“Send the governess to warmer climes and rid her of
this heavy pestilance”, one would say.
I feel like a tightly bound Elizabethan governess in an oppressively thick smock, that has just been let out of a cage and sent to a summary escape in Spain to strip off my garters and lie in a field of sunflowers.
I´m sitting in full sun next to a pool, one and half hours south of Mexico City, 10 days into this Swine Flu outbreak. Aaah.
Let´s just say that Mexico City knows how to do a crisis. It puts on a good drama:
Act I Scene I is the week-long water cut during Easter which sees millions of people without running water and steeped in desperate conditions.
Act I Scene II introduces the villian: a naughty and unknown bug is suddenly in newspapers. No one thinks much of it, and continues along as normal until,
Act I Scene III arrives with a national broadcast announcement cancelling all classes the next day ( at the timely hour of 11pm the eve before, in a population where no one rests....)

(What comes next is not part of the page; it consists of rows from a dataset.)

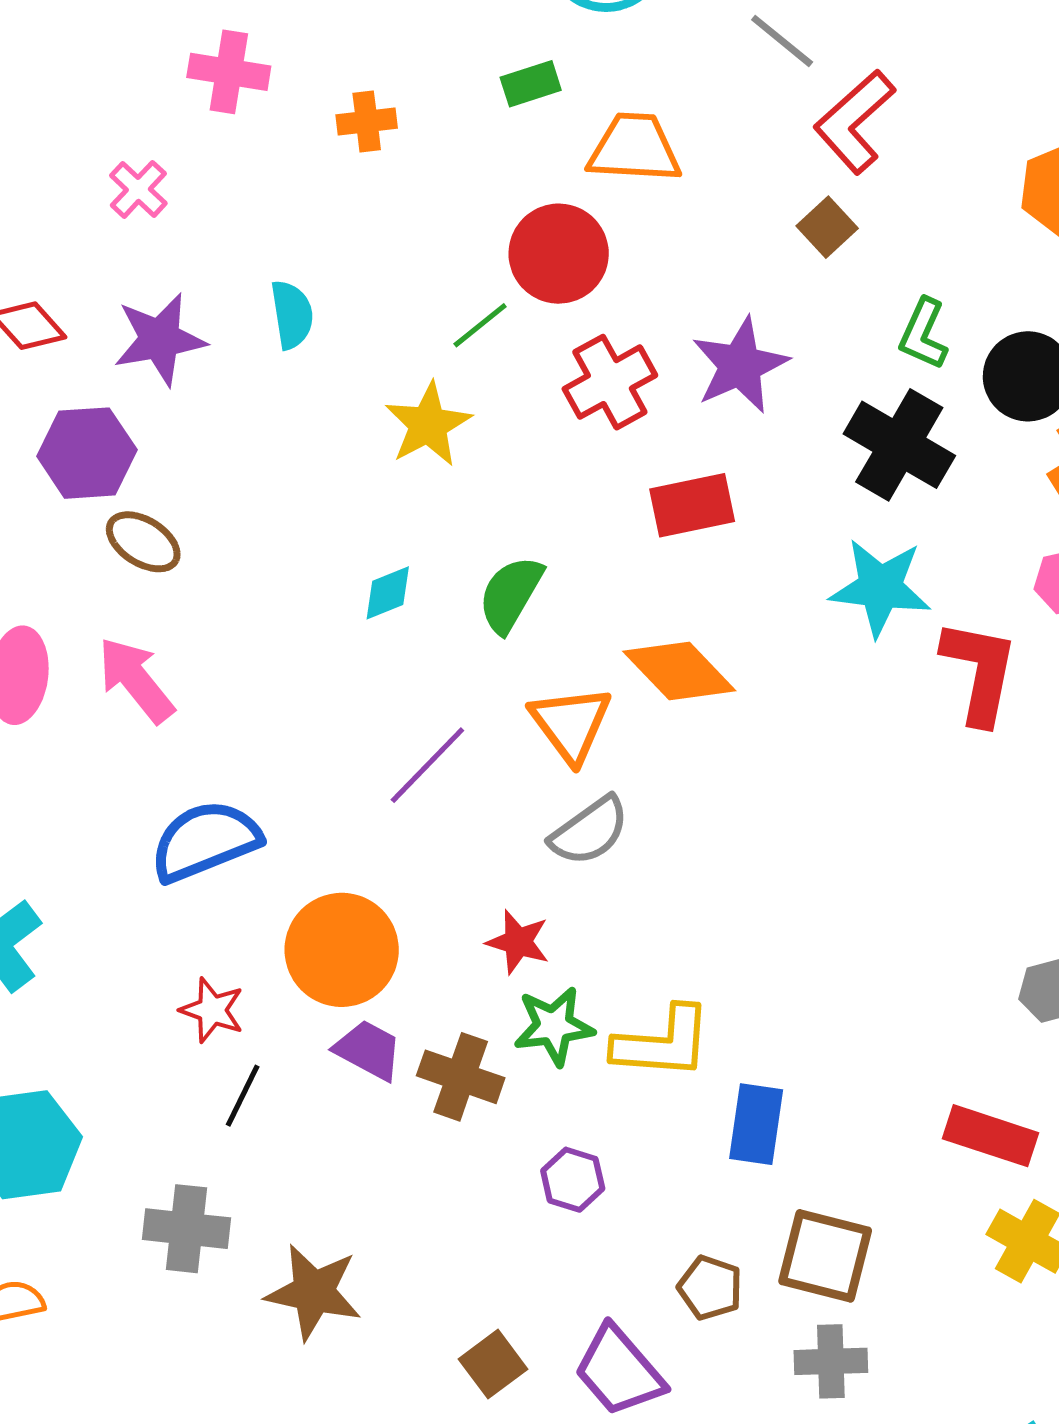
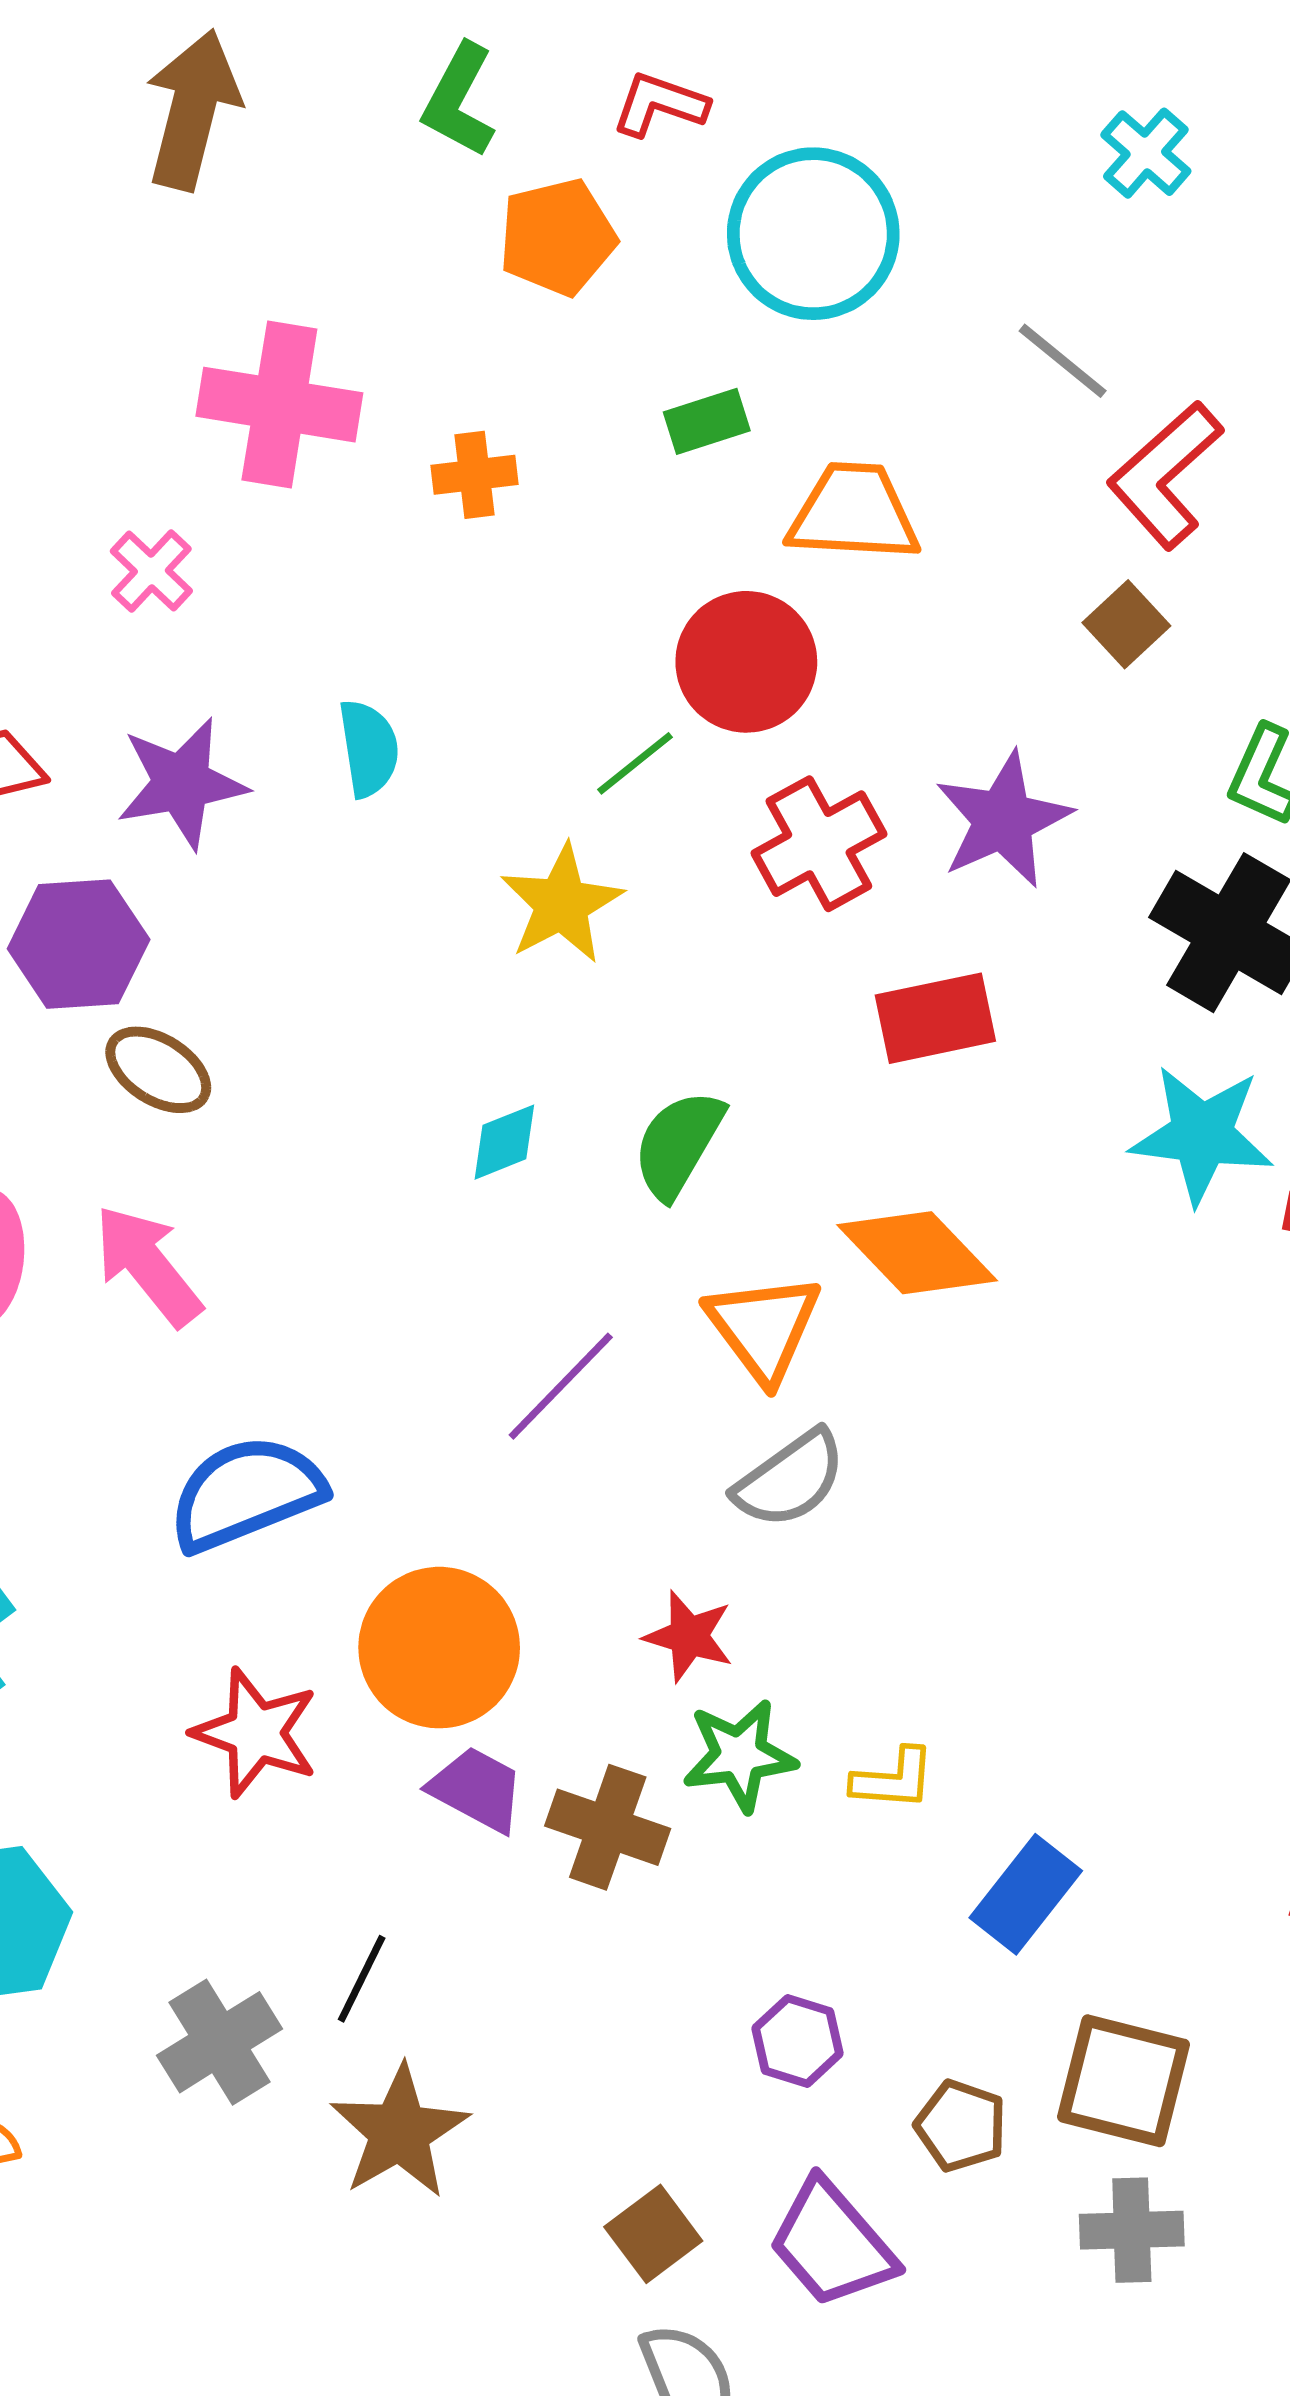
pink cross: (229, 72) -> (279, 405), size x1.4
red star: (212, 1010) -> (256, 1733), size x1.4
yellow L-shape: (663, 1043) -> (893, 1779), size x0.6
black line: (243, 1096) -> (362, 1979), moved
blue rectangle: (756, 1124) -> (1026, 1894), turned 30
purple hexagon: (573, 1180) -> (798, 2041), moved
gray cross: (186, 1229) -> (220, 2042), turned -38
brown star: (314, 1292) -> (399, 2132), turned 30

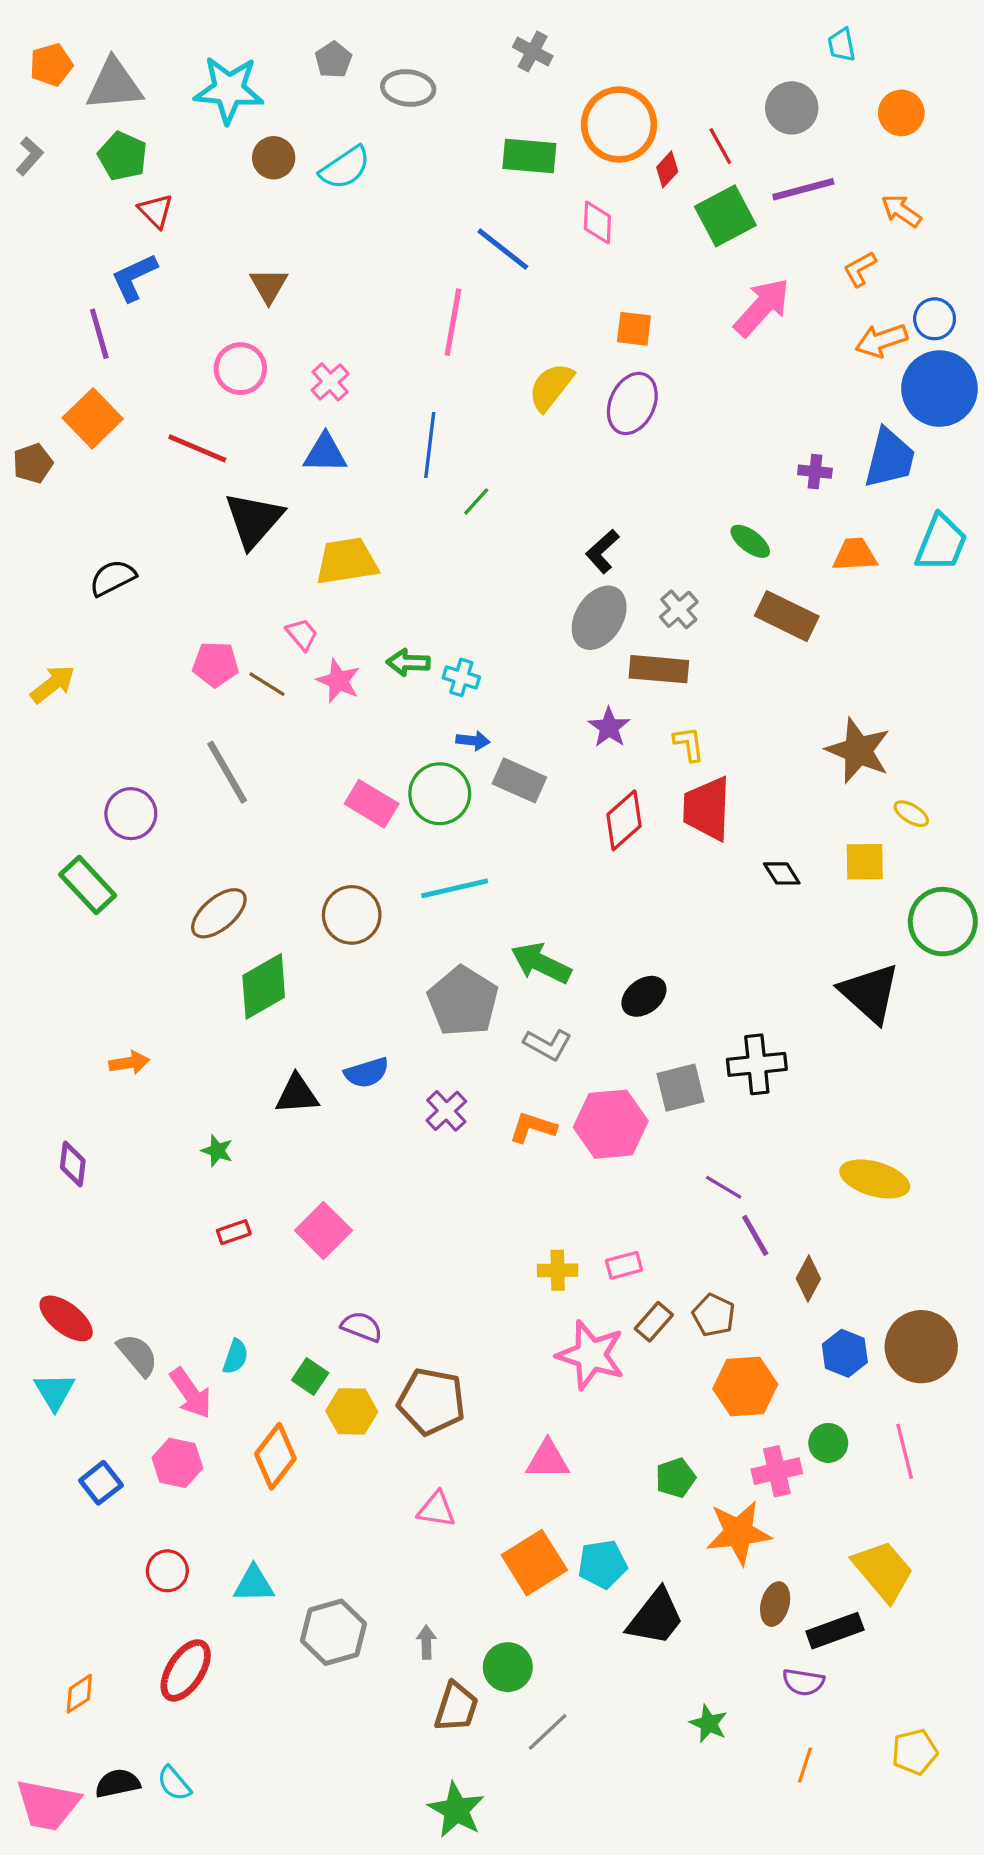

Act II and things get more sinister, and more confused. As the chracters of the play try to diffuse their worry over a laughter-filled weekend, Act II Scene II arrives with a clambering reprisal for their folly and a 5.7 richter scale earthquake.
Act II Scene II is the crux of the drama: the protagonist´s colleague comes down with a high fever and her body starts rejecting every substance that goes into it. The medication prescribed is doubted by the lead character. She sends word to her father in a far flung land who responds with common sense and sound antipodean medical advice. Missives from her beloved father come flooding through, remedies and counsels to confront the epidemic.
However, the situation does not improve.
Act II Scene III is a frantic dash for rescue by all the main characters. The colleague´s symptoms are increasingly dire and her alarmed family calls for her to flee to Connecticut, with haste. The protagonist frets by the side of her dear friend Juan next to a Human Rights Watch press conference as she communicates with her colleague´s escort on route to the airport. Two kind Jesuit priests carry the colleague to safe transport, and within a few hours she is in Texas. She is isolated like a leper, locked away for 14 hours with medicine. The characters pray through the evening and try to send her healing light from the other side of the border (the condemned side).
Act III Scene I presents a jubilant face. The colleague has miraculously recovered, and appears to not have been smited with the notorious ill, but rather some other ailment that is less contagious. The characters rejoice with relief, and the protagonist reflects on how much she loves her friend and dear colleague. She bathes in a glow of humanity and gives thanks for good fortune.
While there is a cooling hush over the scale of the emergency however, the plot thickens.
Act III Scene II presents the laughing fool in the face of the drama: Mariachis uncharacteristically appear in the street below the protagonists´s house with full trumpets in the dark of the early morning, as if to cackle to the hopeless humanity of the continuing epidemic. The protagonist loses sleep and wonders at the surreal beast of a city that can allow for such carnavale in the midst of melancholy.
Act III Scene III provides a pause. The protagonist takes respite with her two best friends and recovers after the shocks of the times.
The populous of men and other characters lick their wounds and try and gather for any coming storms. Trouble brews in the west: folk of Acapulco threaten to throw stones [literally] at metropolitan residents who come to holiday for the weekend.
I don´t know how many acts this drama will entail. Will this be like Henry VIII or will it be a less tortured drama? All I know is, I am taking gallons of human learning and trying to grasp the real and the poignant in all of this.